Castro: comunisti a congresso. Ergastolo ai condannati a morte

Un annuncio al giorno, o quasi. È questa la linea di comunicazione politica adottata da Raul Castro, fratello di Fidel, al timone da poche settimane dell’ultima enclave comunista in Occidente.
Le novità di ieri sono addirittura due: la commutazione, per alcuni detenuti, della pena di morte e la convocazione del VI Congresso del Partito comunista cubano (Pcc) per l’autunno 2009. L’ultimo plenum, per la cronaca, risale al 1997.
Due giorni fa sono state presentate altre riforme: l’aumento delle pensioni statali e quello di alcune retribuzioni del settore pubblico.
Operazioni populiste, si direbbe da noi,/rutos dulces de la revolucion, secondo un funzionario cubano intervistato pochi giorni fa da Telesur, l’emittente venezuelana molto attenta alla politica cubana.
Raul, dicevamo, ha adottato una scelta di comunicazione tutta diversa dalla precedente. Pochi lo avevano previsto ma il Castro meno carismatico, il fratello conosciuto da sempre come Yherma-nopequeno, il lato oscuro del potere, l’ex grigio ministro della Difesa, il presidente che nei giorni dell’insediamento si è premurato di dichiarare che «per ogni questione importante avrebbe sempre consultato Fidel», beh, proprio lui, ha introdotto riforme apparentemente importanti. Persino controrivoluzionarie, si sarebbe detto qualche anno fa.
Ma il punto cruciale è proprio questo: è solo maquillage o sono riforme vere?

Vediamo di cosa si tratta.
Il nuovo lider ha commutato in ergastolo le sentenze di condanna a morte. Uniche eccezioni i casi di terrorismo; tra questi i due responsabili dell’omicidio di Fabio di Celmo, il turista italiano morto il 4 settembre del 1997 per una bomba scoppiata all’hotel Copaca-bana di Miramar. «Si tratta di una scelta – ha detto Raul – in linea con i principi umanitari ed etici adottati da Cuba». La pena di morte non verrà cancellata dall’ordinamento giudiziario ma i tribunali cubani vi faranno ricorso solo in casi estremi. Il VI Congresso del Pcc si terrà «nella seconda metà del 2009», ha annunciato Raul Castro, dopo le elezioni americane, e avrà l’obiettivo di fissare i nuovi traguardi politici ed economici del Paese. L’ultima assise del Partito si era tenuta undici anni fa nel 1997, e cinque anni dopo era previsto il nuovo congresso che fu annullato da Fidel Castro senza alcuna spiegazione ufficiale.

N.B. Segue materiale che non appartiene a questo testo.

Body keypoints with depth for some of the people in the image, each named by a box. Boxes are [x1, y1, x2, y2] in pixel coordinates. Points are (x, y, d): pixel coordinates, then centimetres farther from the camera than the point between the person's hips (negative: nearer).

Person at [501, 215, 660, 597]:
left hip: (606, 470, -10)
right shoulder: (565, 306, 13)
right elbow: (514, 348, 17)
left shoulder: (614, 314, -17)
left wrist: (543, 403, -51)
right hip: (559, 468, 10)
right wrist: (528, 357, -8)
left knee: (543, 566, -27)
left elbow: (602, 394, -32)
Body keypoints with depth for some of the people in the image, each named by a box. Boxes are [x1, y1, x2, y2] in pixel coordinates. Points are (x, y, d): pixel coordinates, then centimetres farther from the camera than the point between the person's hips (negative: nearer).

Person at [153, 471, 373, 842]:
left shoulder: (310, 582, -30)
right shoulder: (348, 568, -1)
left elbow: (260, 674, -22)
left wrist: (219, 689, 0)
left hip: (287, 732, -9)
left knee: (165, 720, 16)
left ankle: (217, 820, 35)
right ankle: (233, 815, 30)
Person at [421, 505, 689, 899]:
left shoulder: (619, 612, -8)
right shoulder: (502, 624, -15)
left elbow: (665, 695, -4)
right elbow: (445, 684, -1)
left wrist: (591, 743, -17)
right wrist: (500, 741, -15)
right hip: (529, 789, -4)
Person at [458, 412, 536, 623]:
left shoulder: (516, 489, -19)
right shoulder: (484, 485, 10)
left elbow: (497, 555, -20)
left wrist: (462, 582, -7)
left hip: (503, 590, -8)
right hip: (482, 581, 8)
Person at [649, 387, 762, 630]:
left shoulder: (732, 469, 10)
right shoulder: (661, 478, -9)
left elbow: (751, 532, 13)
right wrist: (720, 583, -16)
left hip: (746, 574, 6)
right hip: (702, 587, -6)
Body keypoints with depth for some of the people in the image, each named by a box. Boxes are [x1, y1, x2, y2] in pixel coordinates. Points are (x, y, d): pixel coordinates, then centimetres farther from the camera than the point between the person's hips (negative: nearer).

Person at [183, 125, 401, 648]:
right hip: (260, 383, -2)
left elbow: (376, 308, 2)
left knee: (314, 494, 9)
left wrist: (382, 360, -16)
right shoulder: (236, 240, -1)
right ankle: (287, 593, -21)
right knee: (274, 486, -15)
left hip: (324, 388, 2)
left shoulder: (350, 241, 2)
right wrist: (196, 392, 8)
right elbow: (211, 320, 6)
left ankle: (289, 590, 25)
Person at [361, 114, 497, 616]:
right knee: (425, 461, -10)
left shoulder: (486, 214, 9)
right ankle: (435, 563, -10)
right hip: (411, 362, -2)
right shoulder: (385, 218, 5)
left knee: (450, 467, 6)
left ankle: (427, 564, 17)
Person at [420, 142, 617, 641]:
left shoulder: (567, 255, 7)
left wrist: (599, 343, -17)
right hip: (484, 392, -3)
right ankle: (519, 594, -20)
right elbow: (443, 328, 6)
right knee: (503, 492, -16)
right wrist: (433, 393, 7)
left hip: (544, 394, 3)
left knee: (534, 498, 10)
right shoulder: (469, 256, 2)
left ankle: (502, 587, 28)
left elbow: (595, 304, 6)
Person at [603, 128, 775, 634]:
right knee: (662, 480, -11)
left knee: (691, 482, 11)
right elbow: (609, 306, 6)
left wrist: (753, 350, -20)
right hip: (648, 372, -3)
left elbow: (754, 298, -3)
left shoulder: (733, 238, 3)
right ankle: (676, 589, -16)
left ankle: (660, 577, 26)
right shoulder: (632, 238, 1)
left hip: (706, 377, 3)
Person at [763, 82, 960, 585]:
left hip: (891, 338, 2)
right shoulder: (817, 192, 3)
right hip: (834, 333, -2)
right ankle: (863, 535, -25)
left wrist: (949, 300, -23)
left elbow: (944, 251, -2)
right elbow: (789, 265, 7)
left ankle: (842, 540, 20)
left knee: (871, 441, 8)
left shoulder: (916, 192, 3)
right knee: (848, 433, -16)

Sarà un appuntamento importante proprio perché verranno tracciate le linee di sviluppo del Paese, assimilabili a una sorta di piano quinquennale in cui si definiscono gli orientamenti politici e soprattutto di politica economica. Il modello cinese, quello vietnamita, un modello socialista in salsa tropicale, affratellato a quello venezuelano, sono le ipotesi possibili.
Nelle scorse settimane è stata liberalizzata la vendita di cellulari, dvd e computer. Poi è stato consentito il soggiorno negli alberghi per stranieri e infine è trapelata l’ipotesi di abbandono delle restrizioni per i viaggi all’estero dei cubani. Grandi passi avanti, parrebbe. Ma è inutile dire che con i venti dollari di stipendio mensili distribuiti a impiegati e professionisti, tutte le riforme rimangono virtuali.
L’altro ieri Raul Castro ha annunciato la fine di una fase provvisoria di gestione del potere durata 19 mesi e cominciata a Cuba con la malattia del fratello Fidel.
Nessuno scommette un peso sulla reale uscita di scena del lider maximo- che ora interviene spesso su Granma, il quotidiano cubano, in qualità di editorialista; e che, di recente, si è proclamato «semplice soldato delle idee». Ebbene, toccherà a lui e a Raul formularne di nuove, perché le straordinarie risorse umane e professionali dei cubani non vengano svilite nei piccoli commerci del palpitante mercato nero di sigari, sigarette e rum. O nella ricerca di benzina per le vecchie Buie, 5mila di cilindrata, che sbuffano per le strade dell’Avana Vecchia.